To celebrate the occasion, Mark Dimunation, chief of the Rare Books and Special Collections Division at the Library of Congress, will speak on "The Value of Special Collections in the 21st Century," on Friday, Sept. 21, at 5:30 p.m., in North Lounge, Billings. The event, to be followed by a reception and champagne toast, is free and open to all.

Billings is an apt location for the celebration. Not only is it the original home for a portion of the collection, it's the planned future home of the department. Fundraising is under way to renovate Billings to prepare it as a site for Special Collections as well as the Center for Holocaust Studies and the Center for Research on Vermont. It's a move, Marshall says, that will give the collection, which is approaching 20,000 linear feet of shelf space, "much needed breathing room" -- as well as state-of-the art climate control to help preserve the items for decades to come.

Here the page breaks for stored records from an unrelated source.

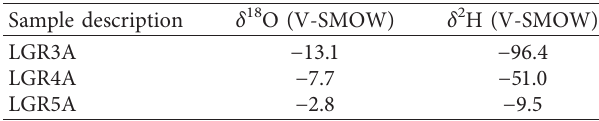
Table 1: Standard samples of different specifications (‰). Sample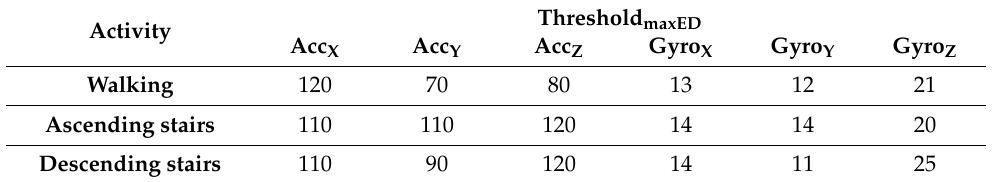
Table 1. Threshold for the maximum acceptable ED for each activity and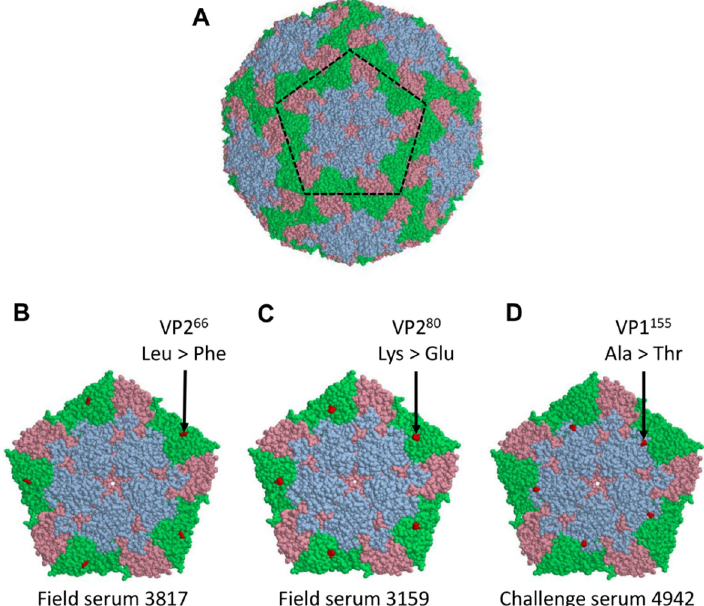
Figure 4. Surface-exposed non-synonymous mutations. The mutations that became fixed at consen- sus level in the viral populations passaged in the presence of sera from the Field and Challenge groups (but not identified within the starting inoculum or viruses passaged in the presence of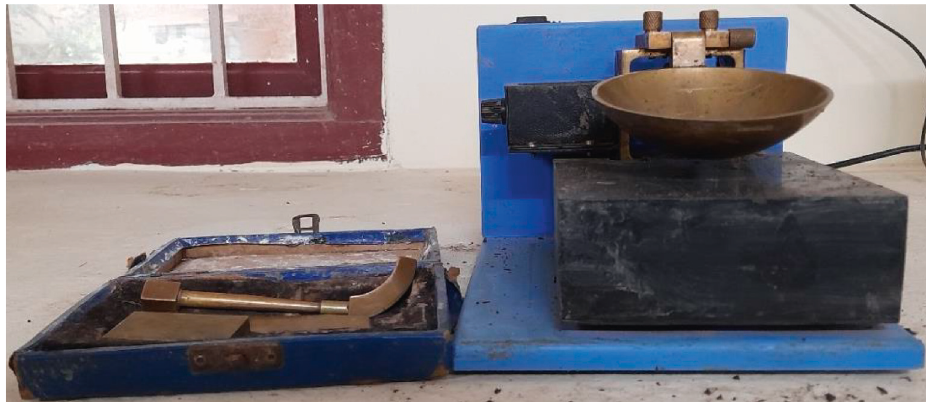
Figure 2: Casagrande cup for performing Atterberg limits.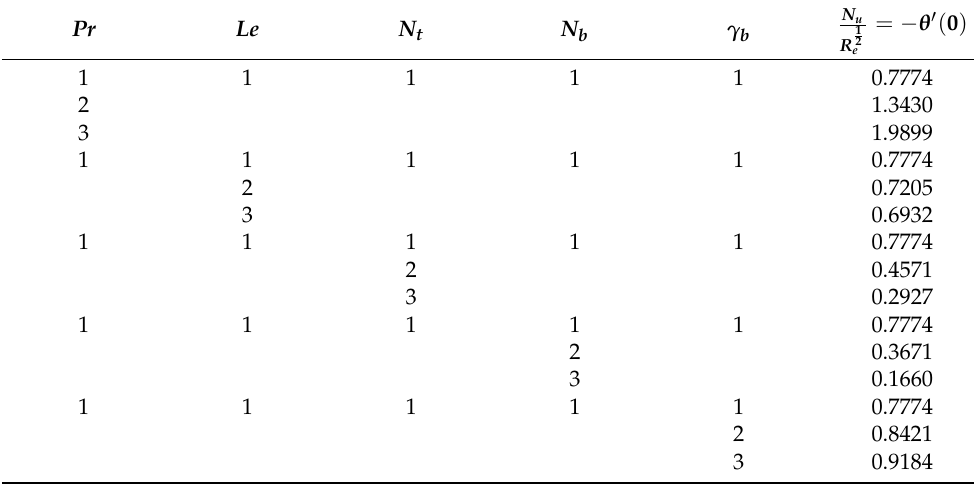
Figure 7. Influence of γ b over N u Table 1. The effect of different parameters on the Nusselt number.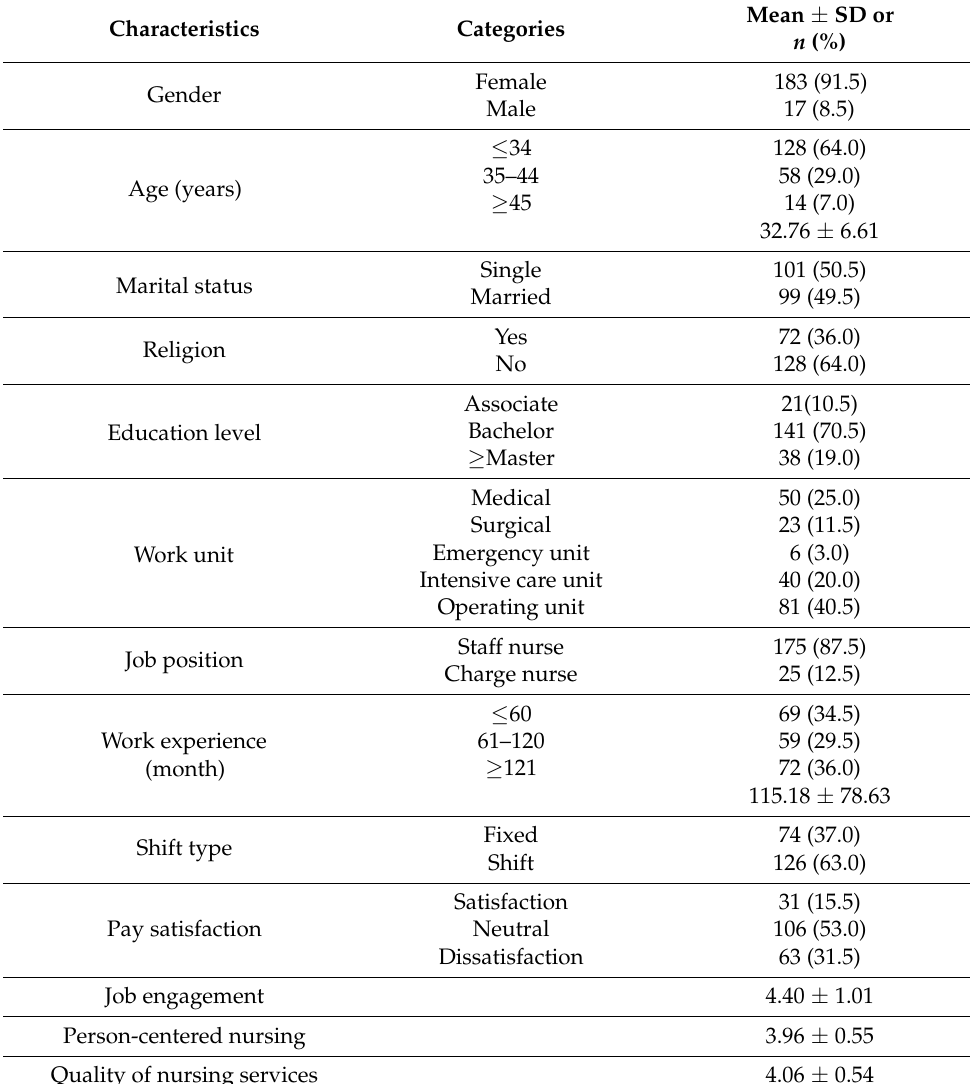
Table 1. General characteristics of participant nurses ( N =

"It's an extremely important gesture on the part of any kind of academic institution," Dimunation says, "that they create the right kind of home for this research. It shows that there's an investment in the future of working with real materials that's extremely important to the academic program. As libraries, more and more, become purveyors of information, it's fundamentally important that they carry forward, as well, the experience of working with the actual, physical object."

That's the heart of the talk he has planned for Friday. "I'm really talking about the value of the physical object and why we need the real thing," he says. "Materials from the past have a certain resonance, and that resonance cannot be conveyed digitally and doesn't transfer through a photograph. It only works when it's in the hands of a reader in a setting in which people can explain and talk about the meaning and value of that object."

Dimunation knows a thing or two about the importance of "the real thing." For more than a decade, he's overseen the task of restoring Thomas Jefferson's library, two-thirds of which perished in a fire at the Capitol on Christmas Eve, 1851. With the work nearly complete and now on permanent exhibit at the Library of Congress, the collection showcases the 4,000-plus books Dimunation has tracked down, exact matches of the books Jefferson owned, and displays them in the manner Jefferson intended: in a circle, organized by the tenants of the Enlightenment -- memory, reason and imagination. There's value, he says, in "having in our possession the library that shaped the mind of the author of the Declaration of Independence….in having that corpus of material readily available." He'll talk about Jefferson, as well as "a little Susan B. Anthony, a little Houdini, Lincoln, a whole host of people," he says, during his lecture.

For all the value of the physical object, there's value, too, say Marshall and Dimunation, in digitizing collections so they're accessible online. Unlike in other areas of the library, where "digital technology can be seen as the vehicle through which we can reduce the number of physical artifacts we retain in a collection," Dimunation says, "in Special Collections, it should be handled in tandem."

At UVM, the Center for Digital Initiatives does just that, scanning and archiving a selection of the manuscripts, books and images unique to UVM's collection. McAllister's photographs, slide images of the Long Trail, the Civil War letters, Vermont Congressional papers, maple recipes and other collections are available for browsing on the CDI website.

"We see the Web as an access tool, not a preservation tool," Marshall says. Access to and use of the collection is important to Marshall. That's why since becoming director in 2006 (following long-time director Connell Gallagher), he's paid special attention to increasing the number of classes visiting Special Collections and integrating its holdings with coursework. The number of class visits reaches 60 to 70 per year and include everything from botany courses looking at the collection of herbals to see how plant descriptions and depictions have changed over the centuries to printmaking courses investigating printing processes and how printers and artists have historically made illustration and text work together.

"Teaching is the most important thing we do," Marshall says. "If we're not teachers, then we're just guardians, and that's not what we want to be."